Разница в том, что Жорж Руо писал не живописных бродяг, не портрет сумасшедшего времени, а свой буквальный автопортрет: клоун – это он сам. Он даже не удосужился нарисовать себе красный нос: просто рисовал свой портрет и подписывал «клоун». Точно так же жизнеописание и портрет Ганса Шнира (героя романа Бёлля «Глазами клоуна») нисколько не напоминает клоунаду. Почему лицо Жоржа Руо – это лицо клоуна? Почему взгляд Бёлля на общество капиталистической Германии – это взгляд глазами клоуна? Не потому ли, что взгляд ангажированного человека не способен видеть суть вещей и лишь глазами клоуна можно суть увидеть?

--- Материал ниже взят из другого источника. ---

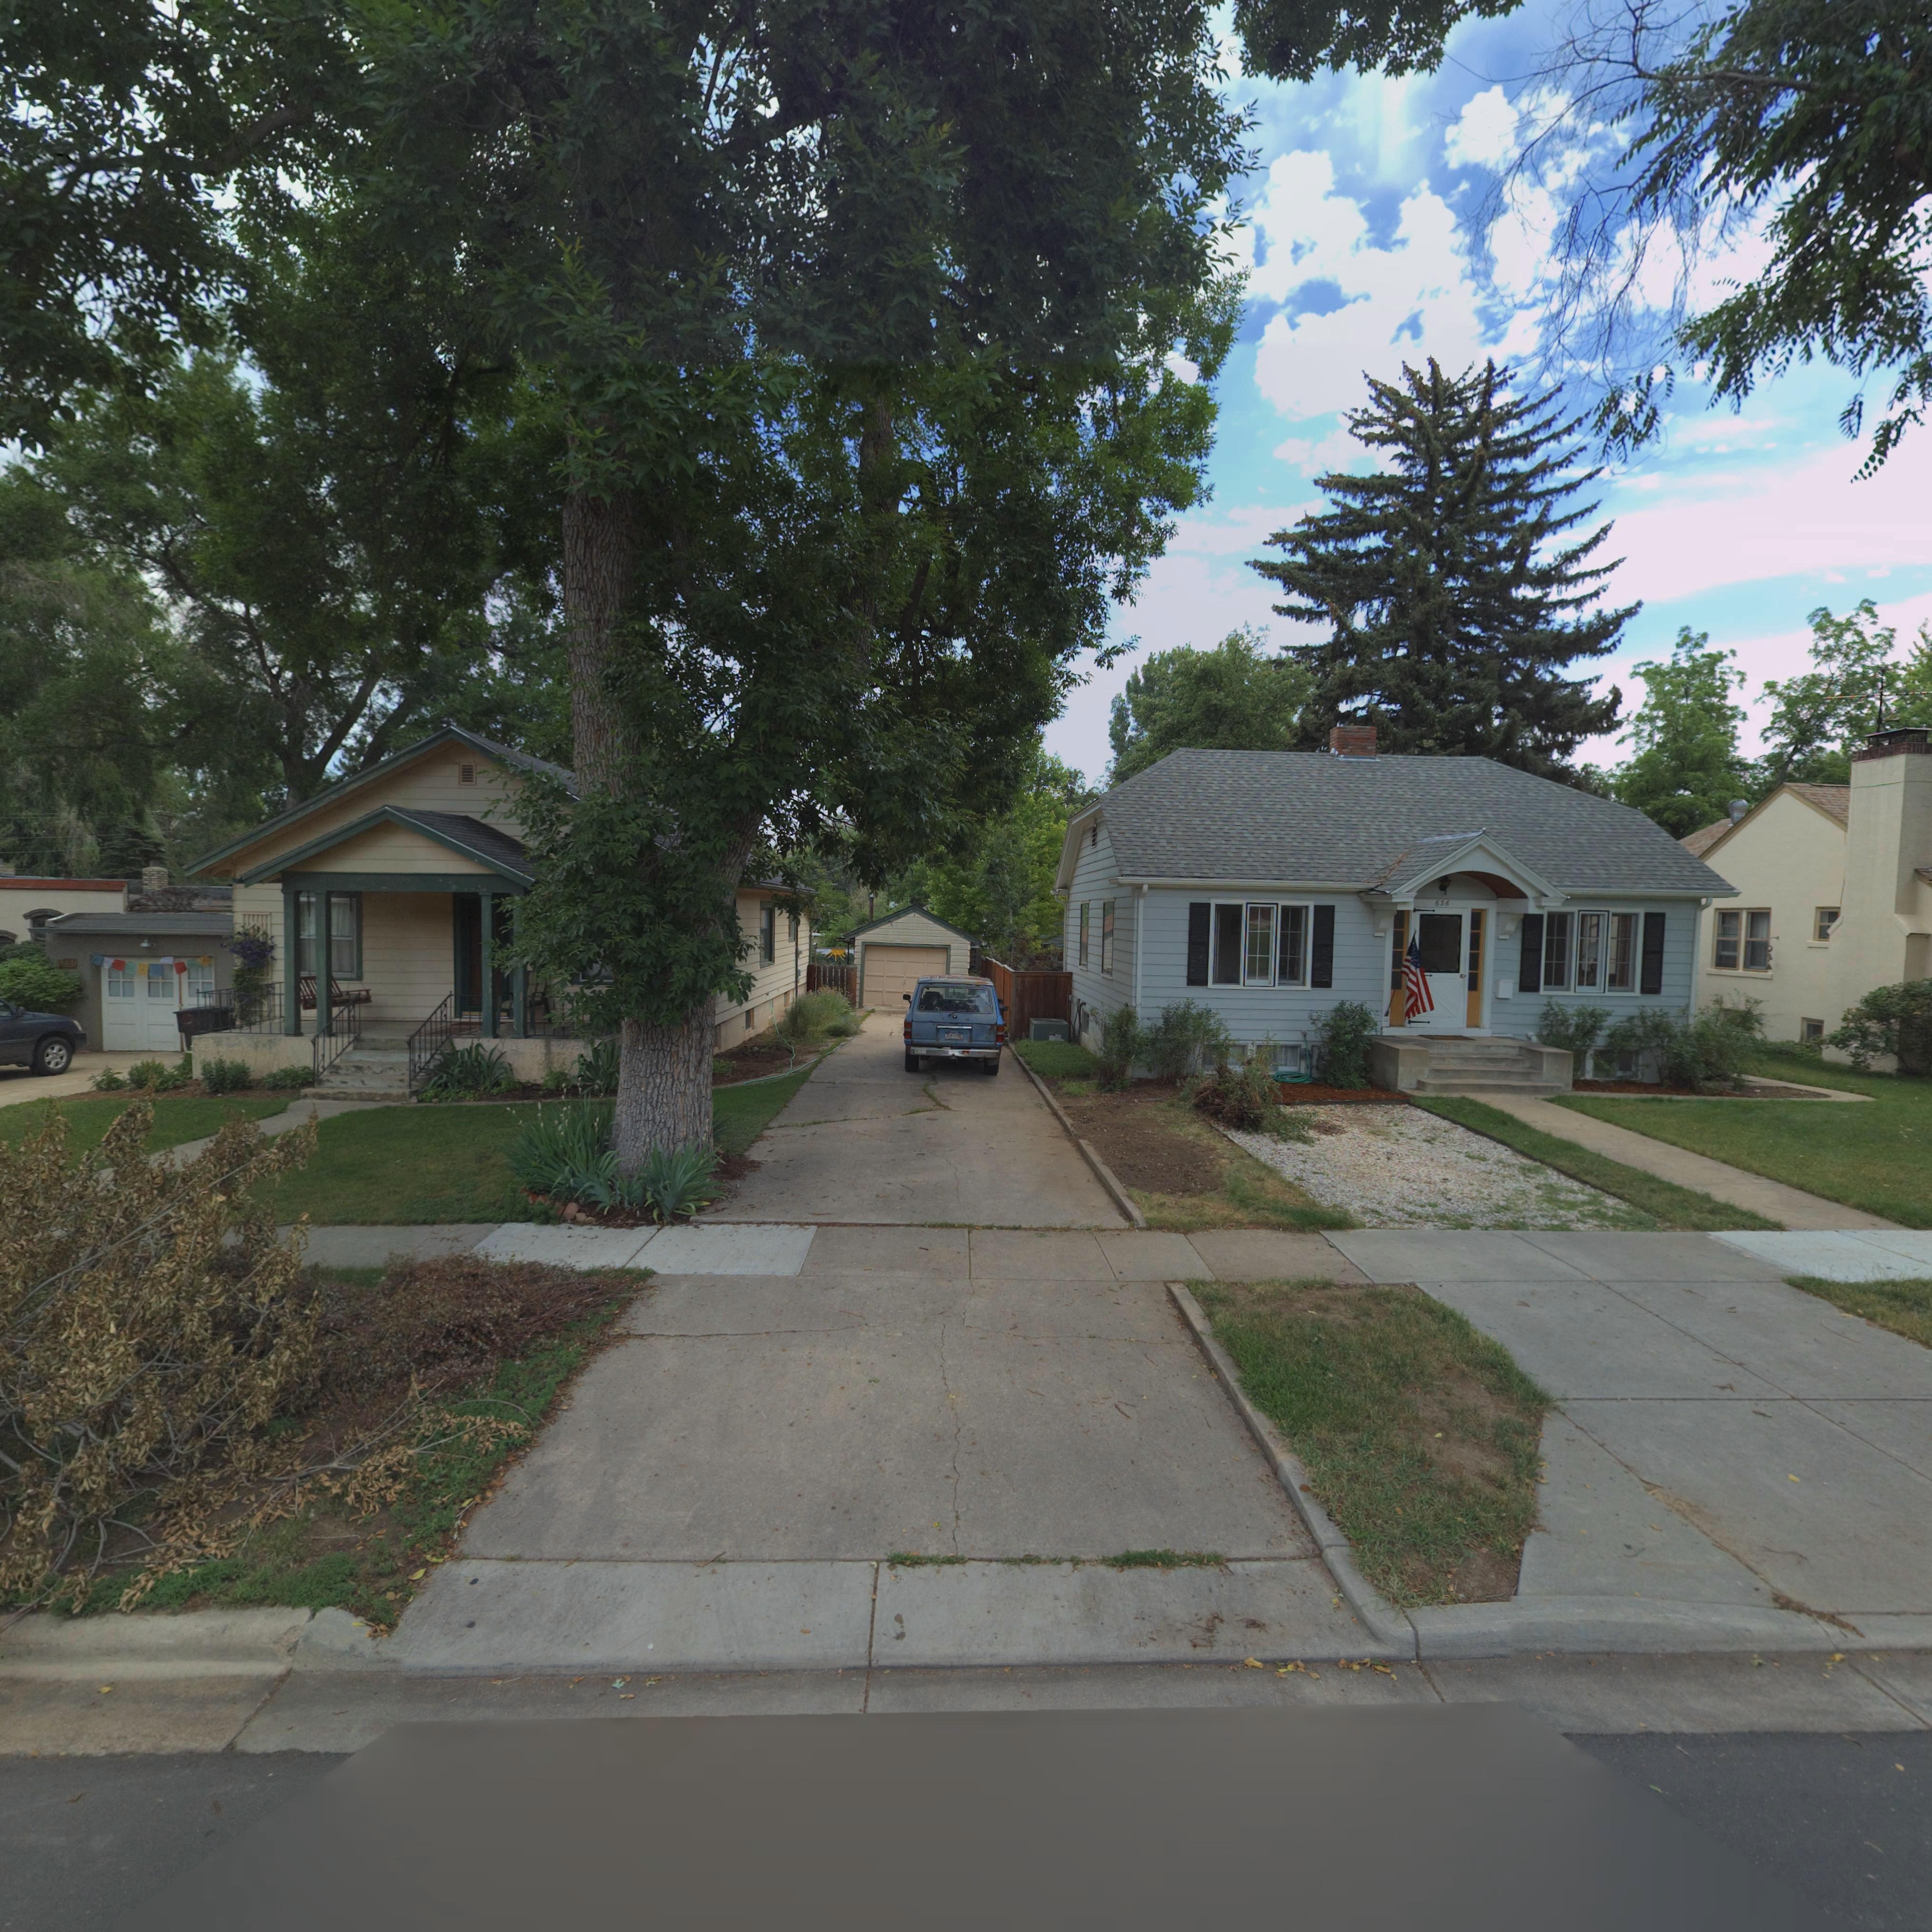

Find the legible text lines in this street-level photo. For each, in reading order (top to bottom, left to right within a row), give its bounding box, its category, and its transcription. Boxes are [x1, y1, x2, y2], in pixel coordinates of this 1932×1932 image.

[1434, 899, 1449, 906] StreetNumber: 636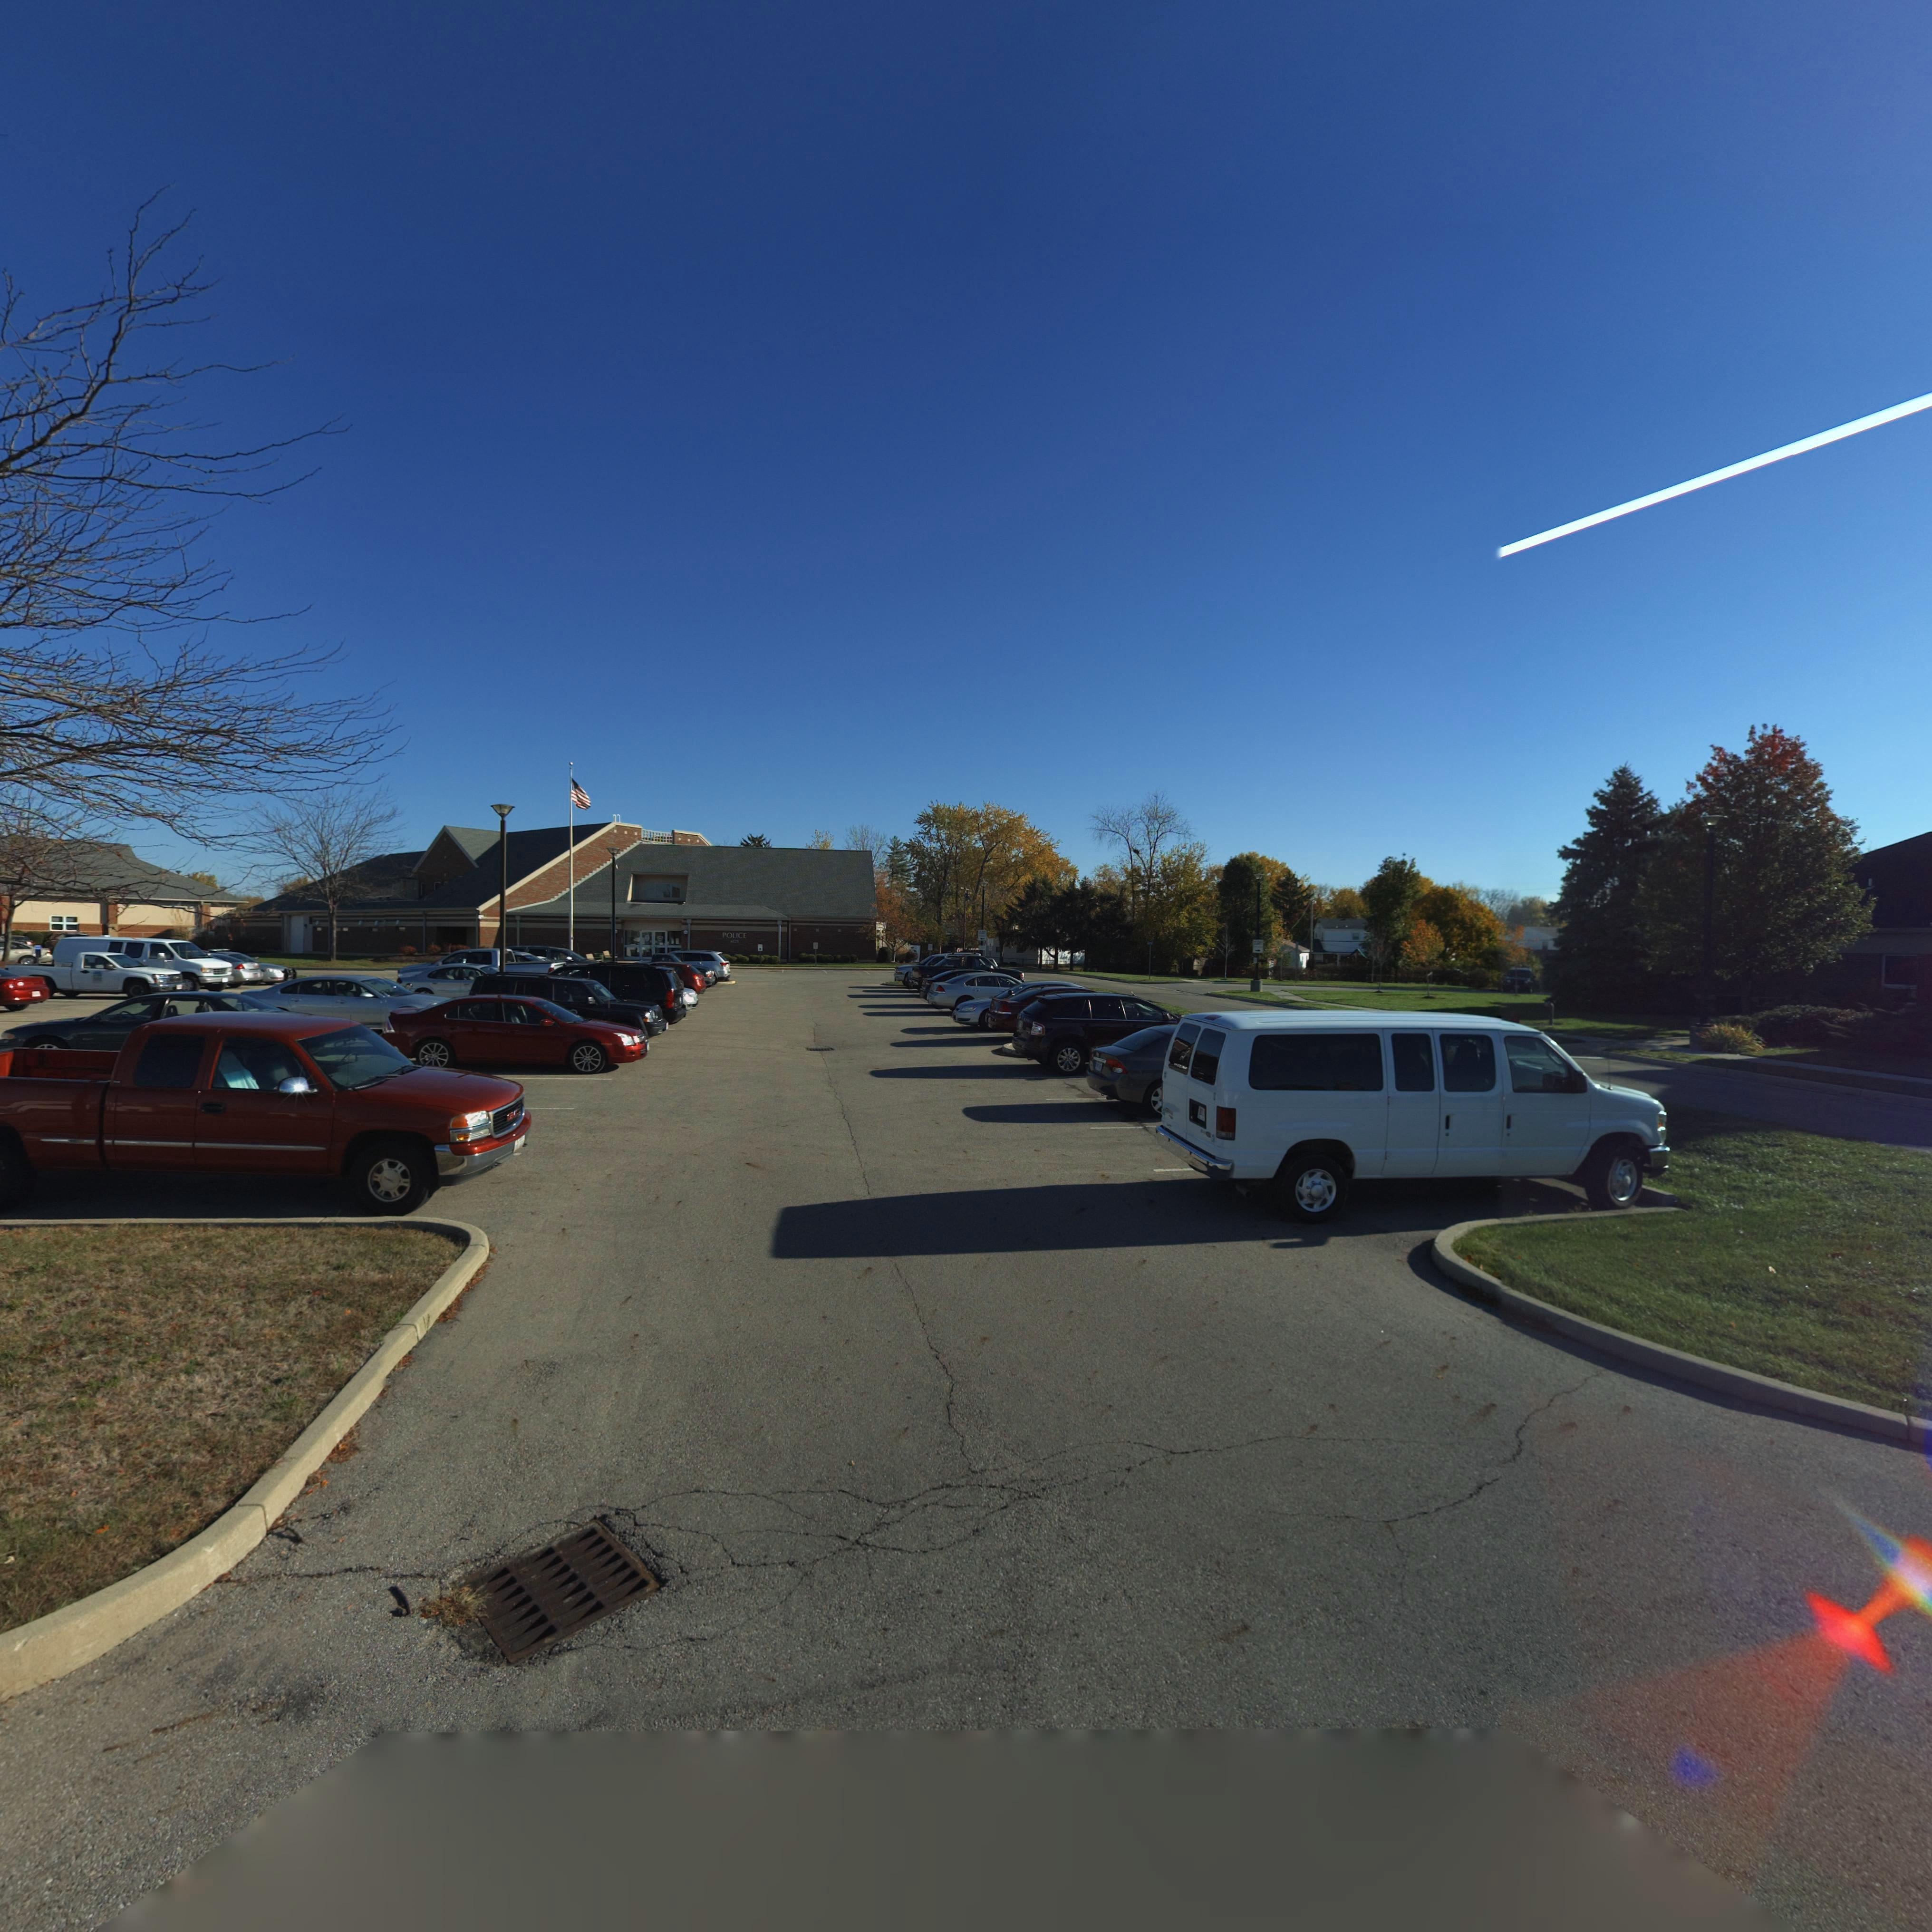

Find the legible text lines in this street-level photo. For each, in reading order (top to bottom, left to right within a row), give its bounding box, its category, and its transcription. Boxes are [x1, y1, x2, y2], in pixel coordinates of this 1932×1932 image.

[730, 939, 739, 944] StreetNumber: 6121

Католическое вероисповедание в послевоенной Европе для Жоржа Руо и для Генриха Бёлля значило следующее: христианство должно быть наднациональным, трактовать Божественные заповеди через историю одного народа, одной страны, одной семьи – значит не заметить страдания другого. Без сомнения, в случае Бёлля художник видел прямую перекличку проповедей национального пророка Лютера («Боевая проповедь против турок») и речей национального вождя Гитлера. Генрих Бёлль шел в отрицании «немецкой составляющей» веры до шокирующих обывателя образов: он сделал немку, героиню романа «Групповой портрет с дамой», последовательно возлюбленной русского, турка и террориста, возмутителя спокойствия буржуазной Европы. По Бёллю, вера христианина в том, чтобы растворить свою любовь в ответственности за всех людей, сострадать всем угнетенным и униженным. «Нет уже иудея, ни язычника; нет раба, ни свободного; нет мужеского пола, ни женского: ибо все вы одно во Христе Иисусе», – говорит апостол Павел в послании к галатам. Сочетание социальной и сугубо религиозной тематики в картинах Руо вызвано ровно этим же обстоятельством.
«Я молчаливый друг тех, кто трудится напряженно и упорно, я плющ вечной скорби, цепляющийся за облезлую стену, за которой непокорное человечество скрывает свои пороки и свои добродетели. Христианин в эти опасные годы, я верю только в Иисуса на кресте, христианина древних времен» – это из автобиографии самого Руо. Сказано несколько выспренно – в те годы художник много общался с великим христианским философом Жаком Маритеном, до известной степени перенял его стиль. Маритен годами был моложе, но стал его учителем.
Бог послал Жоржу Руо долгую жизнь, великие художники иногда живут долго. Видимо, постоянная ремесленная работа помогает сохранить здоровье. Он прожил с 1871 до 1958 года, то есть его век формально охватил все, что произошло с западным христианским миром в Новой истории, его время обнимает все три франко-прусские войны (и Первая, и Вторая мировые войны начались как франко-германские, а война 1870–1871 годов так и называется – Франко-прусской), все революции, утопии и диктатуры. В 1948 году на фоне победы над фашизмом и всеобщего ликования Жорж Руо (ему уже семьдесят семь, он старик) написал один из самых безрадостных холстов в истории искусств, воспринимать его как итог размышлений об истории не хочется, но что делать? «Homo homini lupus» – это написал человек верующий; подводя итог жизни, старик нарисовал повешенного. Виселица на все времена, написанная уже после освобождения Парижа, пугает. Руо ведь не был ни трусом, ни паникером: из Парижа во время оккупации не уехал, за признанием не гонялся, вера его всегда спасала – и в годы нищеты тоже; а он прошел и через нищету. В его жизни был малоприятный эпизод: наследники его галериста Воллара не желали после смерти галериста возвращать картины, находившиеся на сохранении в галерее – общее число достигало семи сотен. Руо и это пережил, а не всякий художник такое выдержит. Словом, он всякое видел. И вот этот верующий человек, умеющий противопоставить молитву горю, пишет виселицу и под ней такие страшные слова: «Человек человеку волк». Как-то это не по-христиански звучит.